O’Leary wondered if his hostel pods could be modified to serve this population.

So he and his designer, James Lee, began reworking their product to bring down the price and increase its durability, using PVC plastic panels that are easy to clean and resistant to graffiti and bacteria. The units have an aluminum frame for strength. If a panel is damaged, a new one can be swapped in. Units have fans and sprinkler systems.

City Pod units are customizable and can include an IKEA bed and built-in desk, as well as a wall-mounted tablet for accessing healthcare and other resources. The walls are a PVC paneling that are easy to clean and bacteria resistant. Units can be expanded by 50% by adding additional panels. (GeekWire Photo / Lisa Stiffler)

The startup, called City Pods, this week is unveiling its prototype and sharing it with elected officials, government agencies, and organizations serving people who are homeless. The plan is to fine-tune the units and hopefully land some initial orders.

The units also include Amazon Fire tablets affixed to a panel to help residents access virtual services in the privacy of their rooms, including mental health experts or support for treating substance abuse.

The goal, said O’Leary, is to try to address some of the “root causes of homelessness.”

The units will be built in Washington state, and the target price is about $12,000 for a pod measuring 64 square feet. One possible customer is a Puget Sound area community college. The school has some 150 homeless students who are struggling to secure housing. It would be cost prohibitive for the college to build its own dorms, leaving them to consider an alternative like City Pods erected in a vacant Safeway near campus.
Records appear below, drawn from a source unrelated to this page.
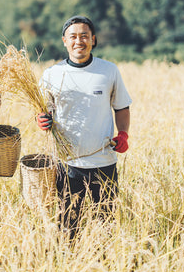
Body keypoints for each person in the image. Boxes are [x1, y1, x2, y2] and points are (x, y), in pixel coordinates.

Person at [37, 15, 131, 239]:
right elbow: (41, 112)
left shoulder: (108, 71)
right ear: (64, 41)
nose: (79, 41)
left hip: (104, 161)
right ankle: (69, 267)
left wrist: (124, 134)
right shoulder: (52, 74)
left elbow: (122, 108)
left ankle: (105, 268)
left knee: (106, 225)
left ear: (93, 40)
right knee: (68, 226)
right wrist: (41, 120)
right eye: (73, 36)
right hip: (67, 163)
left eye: (84, 36)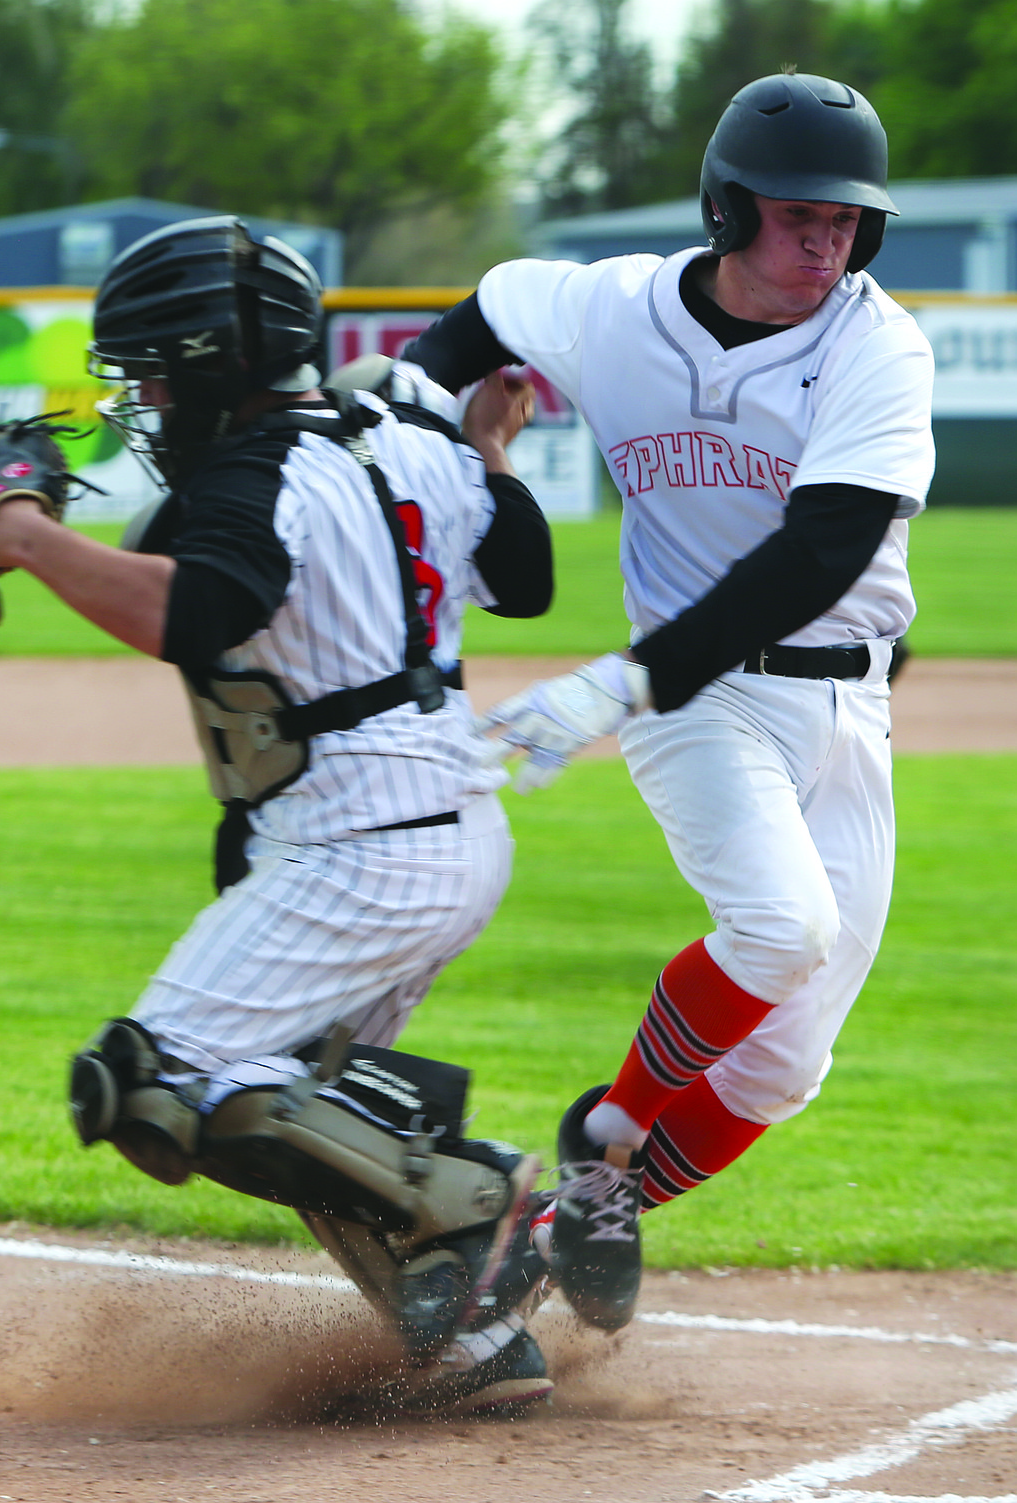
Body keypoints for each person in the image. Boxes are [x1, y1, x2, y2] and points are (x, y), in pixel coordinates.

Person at [0, 215, 557, 1416]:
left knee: (156, 1081)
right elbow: (528, 581)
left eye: (153, 369)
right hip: (438, 832)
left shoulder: (258, 476)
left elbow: (195, 610)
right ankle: (473, 1350)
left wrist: (22, 530)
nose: (143, 399)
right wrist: (492, 455)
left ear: (212, 364)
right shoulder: (409, 436)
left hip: (359, 849)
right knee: (296, 1108)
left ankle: (495, 1196)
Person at [394, 71, 936, 1334]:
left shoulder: (874, 343)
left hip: (844, 713)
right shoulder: (616, 308)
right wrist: (429, 413)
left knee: (789, 1065)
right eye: (800, 213)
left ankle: (562, 1215)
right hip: (705, 703)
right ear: (728, 206)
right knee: (779, 927)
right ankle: (612, 1129)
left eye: (849, 219)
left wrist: (614, 684)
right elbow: (480, 315)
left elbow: (820, 556)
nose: (828, 241)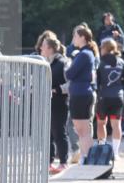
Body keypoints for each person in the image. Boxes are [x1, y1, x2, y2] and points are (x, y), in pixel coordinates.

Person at [65, 24, 99, 162]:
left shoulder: (84, 54)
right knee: (81, 129)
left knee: (82, 129)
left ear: (83, 37)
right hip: (81, 93)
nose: (73, 38)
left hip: (81, 93)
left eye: (75, 36)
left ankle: (87, 157)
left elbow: (70, 73)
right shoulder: (86, 53)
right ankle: (86, 157)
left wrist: (69, 67)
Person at [38, 34, 70, 174]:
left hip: (60, 102)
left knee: (59, 131)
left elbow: (70, 83)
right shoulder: (43, 63)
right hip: (46, 102)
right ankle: (49, 162)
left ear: (50, 49)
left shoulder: (64, 62)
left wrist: (57, 90)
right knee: (47, 133)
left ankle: (63, 162)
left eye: (43, 45)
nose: (40, 48)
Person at [95, 38, 124, 157]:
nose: (100, 49)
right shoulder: (121, 61)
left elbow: (97, 80)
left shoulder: (100, 62)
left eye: (101, 47)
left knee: (101, 123)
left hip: (103, 97)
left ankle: (101, 149)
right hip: (118, 96)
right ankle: (115, 153)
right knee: (116, 125)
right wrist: (119, 85)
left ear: (105, 48)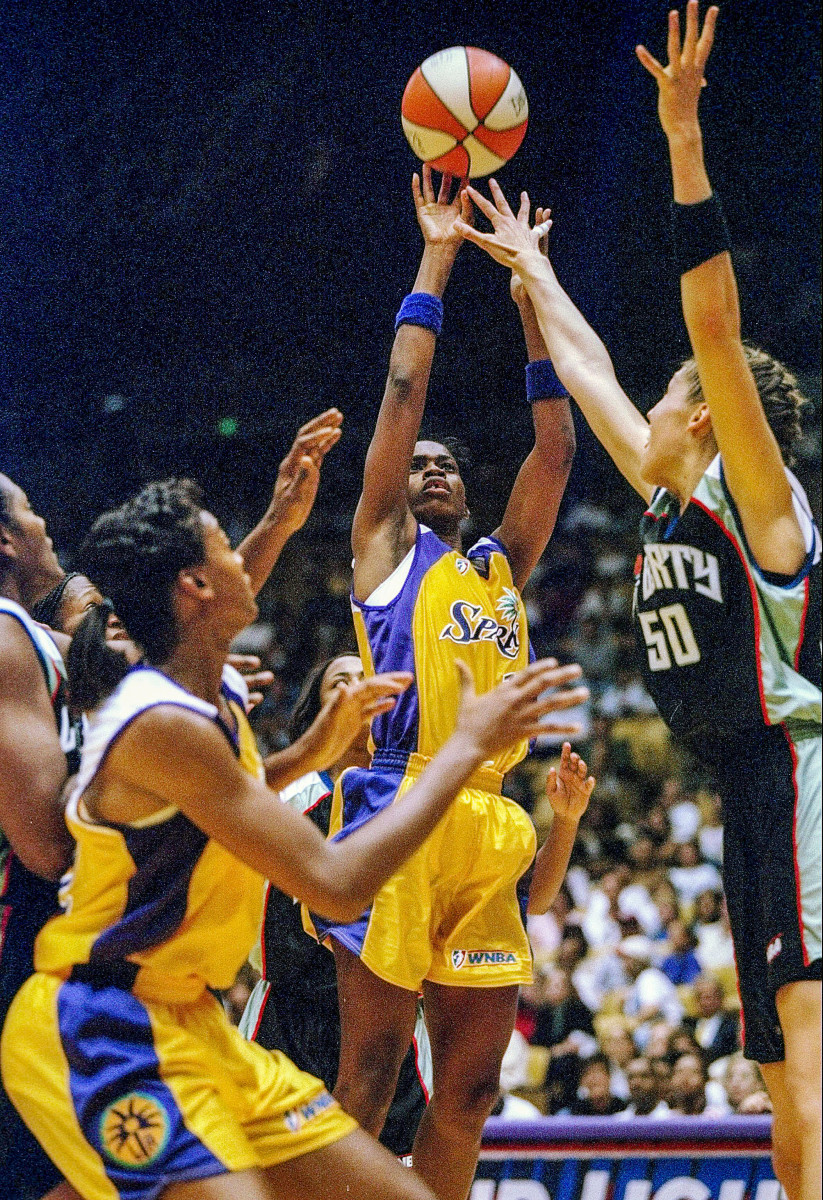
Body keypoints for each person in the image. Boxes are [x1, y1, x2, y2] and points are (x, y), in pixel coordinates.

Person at [455, 5, 820, 1195]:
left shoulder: (754, 496)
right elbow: (595, 374)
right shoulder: (667, 493)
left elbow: (708, 324)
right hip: (747, 789)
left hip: (801, 769)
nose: (651, 411)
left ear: (705, 414)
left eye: (675, 397)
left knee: (811, 1061)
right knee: (779, 1074)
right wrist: (537, 269)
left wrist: (679, 133)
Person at [0, 477, 585, 1200]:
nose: (247, 563)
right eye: (227, 550)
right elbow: (335, 884)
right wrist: (461, 749)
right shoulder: (162, 723)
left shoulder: (205, 707)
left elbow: (225, 801)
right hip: (103, 1021)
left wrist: (311, 749)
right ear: (194, 584)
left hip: (193, 1020)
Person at [311, 165, 582, 1200]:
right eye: (414, 463)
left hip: (489, 816)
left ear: (465, 490)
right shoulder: (384, 546)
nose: (428, 469)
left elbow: (554, 446)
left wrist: (527, 296)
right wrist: (435, 257)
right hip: (399, 796)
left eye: (443, 465)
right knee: (373, 1080)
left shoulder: (498, 565)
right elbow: (399, 393)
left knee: (467, 1092)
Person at [240, 653, 432, 1164]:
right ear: (317, 713)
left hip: (390, 1021)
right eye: (340, 683)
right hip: (291, 1015)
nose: (357, 690)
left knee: (393, 1174)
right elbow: (259, 933)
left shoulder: (414, 798)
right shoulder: (288, 798)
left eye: (366, 679)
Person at [0, 474, 85, 1200]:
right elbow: (46, 847)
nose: (45, 519)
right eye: (30, 509)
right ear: (4, 539)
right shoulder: (3, 635)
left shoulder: (40, 641)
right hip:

Julie Willie, community development director for the City of Everett, checked out a demo pod on Wednesday as a potential option for her community north of Seattle.

She liked the idea of repurposing unused buildings and offering people a little space of their own to find stability and the services they need.

“We need to give that whole spectrum of services and housing opportunities,” Willie said.

The question is whether the option will pencil out. In addition to the price of the pods, buildings used to house the units might need to be retrofitted with more bathrooms, showers, laundry and communal kitchen spaces, as well as upgrades of heating and cooling systems.

Everett-based Pallet has also created a reusable, paneled housing solution. Their units are less expensive than City Pods and are suitable for use as outdoor, stand-alone units. Since launching in 2016, Pallet has provided housing for populations experiencing homelessness in cities around the country. Willie said her city has purchased Pallet units that are performing well.

The ideal, long-term answer remains finding permanent housing for people, but meeting the growing need is expensive and slow going.

One potential local solution, the Compassion Seattle initiative, won’t be on November’s ballot after a judge ruled that the measure to overhaul city policies around homelessness overstepped its reach.

“We have to try every innovative idea we can get, and invest in what works,” said Shkëlqim Kelmendi, executive director of Housing Connector. The Seattle-based nonprofit provides a bridge between organizations helping homeless people find housing and property owners and managers.

The City Pods “can be a part of the solution,” Kelmendi said. “We just don’t have the housing supply to house everyone in the moment.”